**What you have to do:** Every line below that holds the word "frequencies" must be listed.

(Stored data entries)
-=-=-=-=-

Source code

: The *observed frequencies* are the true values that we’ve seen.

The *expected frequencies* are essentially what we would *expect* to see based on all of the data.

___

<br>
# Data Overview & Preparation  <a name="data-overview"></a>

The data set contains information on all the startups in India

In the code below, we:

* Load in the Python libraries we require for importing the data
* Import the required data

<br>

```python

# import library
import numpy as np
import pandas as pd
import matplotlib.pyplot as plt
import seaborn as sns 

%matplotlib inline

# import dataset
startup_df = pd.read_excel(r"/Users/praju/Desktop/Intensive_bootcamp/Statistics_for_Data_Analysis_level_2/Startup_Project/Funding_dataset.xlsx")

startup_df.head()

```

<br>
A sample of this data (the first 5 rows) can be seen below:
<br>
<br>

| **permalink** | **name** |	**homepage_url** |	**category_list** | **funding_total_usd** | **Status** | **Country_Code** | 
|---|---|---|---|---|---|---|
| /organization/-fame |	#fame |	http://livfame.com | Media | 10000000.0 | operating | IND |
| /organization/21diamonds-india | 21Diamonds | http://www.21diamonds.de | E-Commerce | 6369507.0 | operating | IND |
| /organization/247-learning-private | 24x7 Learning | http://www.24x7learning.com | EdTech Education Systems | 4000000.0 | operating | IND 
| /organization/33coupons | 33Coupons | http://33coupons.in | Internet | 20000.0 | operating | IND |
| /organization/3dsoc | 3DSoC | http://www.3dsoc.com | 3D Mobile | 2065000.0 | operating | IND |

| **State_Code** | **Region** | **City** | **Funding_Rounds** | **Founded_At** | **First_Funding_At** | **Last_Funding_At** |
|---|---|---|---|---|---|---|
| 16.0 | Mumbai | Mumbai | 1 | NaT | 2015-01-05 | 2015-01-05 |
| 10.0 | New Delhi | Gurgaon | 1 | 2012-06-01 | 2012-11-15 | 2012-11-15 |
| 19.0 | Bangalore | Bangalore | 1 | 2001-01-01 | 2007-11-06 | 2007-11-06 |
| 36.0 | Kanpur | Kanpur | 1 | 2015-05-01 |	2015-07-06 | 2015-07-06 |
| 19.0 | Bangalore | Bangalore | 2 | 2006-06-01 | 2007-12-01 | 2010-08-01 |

-=-=-=-=-

**Exercise solution:**
: The *observed frequencies* are the true values that we’ve seen.
The *expected frequencies* are essentially what we would *expect* to see based on all of the data.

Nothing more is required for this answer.